AFS was a nice filesystem to work with, but it took more to maintain it than our regular NFS mounts. The local (client-side) caching of files was nice though. So was the concept of having a master read/write volume and being able to then replicate that volume to read-only volumes, and replicating them only when we wanted to. So we could put new programs on the read/write volumes, test them out, and, when it all was tested, "release" the volumes, et al.

Access permissions are definatly different than your samba/CIF/NFS filesystems though. Its akin to Kerberos where you have to have a "token", and your "token" has to have rights to the file in order to read the file. And "tokens" used to not be a obtain-once-and-use-forever thing. They expired every 24 hours, so every 24 hours you'd have to re-authenticate.

One thing that we found we didn't like (this was with AFS 3.3/3.4) was that the cache of files on the client machine was not encrypted. So if someone knew how the cache was structured, they could retreive the files in the cache without having any AFS tokens (the cache exists on local disk, not in AFS space). This may have changed.

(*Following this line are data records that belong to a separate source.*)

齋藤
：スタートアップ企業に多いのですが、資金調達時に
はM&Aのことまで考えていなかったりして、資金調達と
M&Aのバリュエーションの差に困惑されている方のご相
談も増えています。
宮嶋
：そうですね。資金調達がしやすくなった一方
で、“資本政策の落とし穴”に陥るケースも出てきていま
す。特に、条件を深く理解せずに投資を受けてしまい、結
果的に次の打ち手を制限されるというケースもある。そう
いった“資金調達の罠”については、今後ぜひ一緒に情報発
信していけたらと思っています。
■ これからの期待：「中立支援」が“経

One other thing we had a problem with is when the AFS volume(s) would disappear from the client, and/or if the client lost contact with the cell AFS servers. The machine would become useless until it came back. This was all on UNIX (Sun, HP, SGI, BSD, Linux). Part of the problem was that /usr/local was in AFS space and contained most userland programs used.

Re:AFS

[wik]

afsd now refuses to start unless the cache directory is owned by root and chmod 600. As far as I know, the cache is still not encrypted, but if you can't trust root on the system, then you have bigger problems.

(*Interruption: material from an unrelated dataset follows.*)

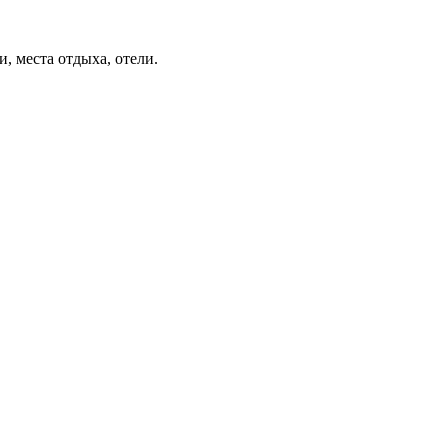
, места отдыха, отели.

AFS is still nasty if you lose contact with the servers. That definitely will be a problem if /usr/local is remote. I have yet to see a network file system that can gracefully handle this situation.

sneaker.net

[turgid]

Back in the day, we were forced to use sneaker.net (TM). It worked quite well, even on MS-DOS workstations with 512k RAM, and the 80286 processor and still works to this day. Reliability is so-so, and speed can be poor, but nowadays with technological progress transfer rates can be the orders of gigabytes per second, but latencies are large (tens of seconds upwards to several days). One downside was the propagation of viruses, but distribution of code across platforms by source and proper protected mode operating systems with selectable user privileges make viruses less dangerous.

AFS documentation

[wik]

As far as AFS documentation goes, I found the following documents useful when installing a new AFS cell/kerberos realm earlier this month.

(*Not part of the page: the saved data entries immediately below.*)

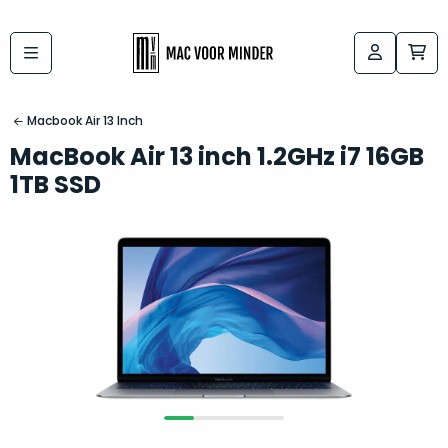
Bij
Labels:
macvoorminder.nl
kies
koop
Macbook Air 13 Inch
de
je
MacBook Air 13 inch 1.2GHz i7 16GB
altijd
Mac
1TB SSD
in
die
5-
bij
sterren
“
als
jou
nieuw
”
past
conditie
–
Het
gegarandeerd.
kan
Zowel
lastig
de
zijn
“
customer
om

First, the AFS quick start guide on openafs.org (http://www.openafs.org/pages/doc/QuickStartUnix/a uqbg000.htm) provided step-by-step installation instructions for the AFS server and client. Having been an AFS user for the past 7 years did help a bit.

Second, the quick start guide assumes you are using the kaserver included with OpenAFS. Everyone and their pet dog now recommends installing a real kerberos 5 daemon instead. We chose Heimdal 0.6. The new O'reilly book "Kerberos: A definitive guide" was invaluable for this. In order to put the two together, this impossible to find wiki page http://grand.central.org/twiki/bin/view/AFSLore/Ke rberosAFSInstall explains the changes to the quick start required to actually integrate kerberos 5.

Finally, to get a pam login that gets both kerberos 4 (for AFS) and 5 tickets and tokens, we used pam-krb5afs (http://sourceforge.net/projects/pam-krb5/) for the login module.

Unfortunately, none of this is tied together in a single cohesive document and I'm still trying to organize my notes. Overall, I was able to get the kerberos realm and AFS up in about a day, while getting the pam module and openssh to play nicely took three to four days.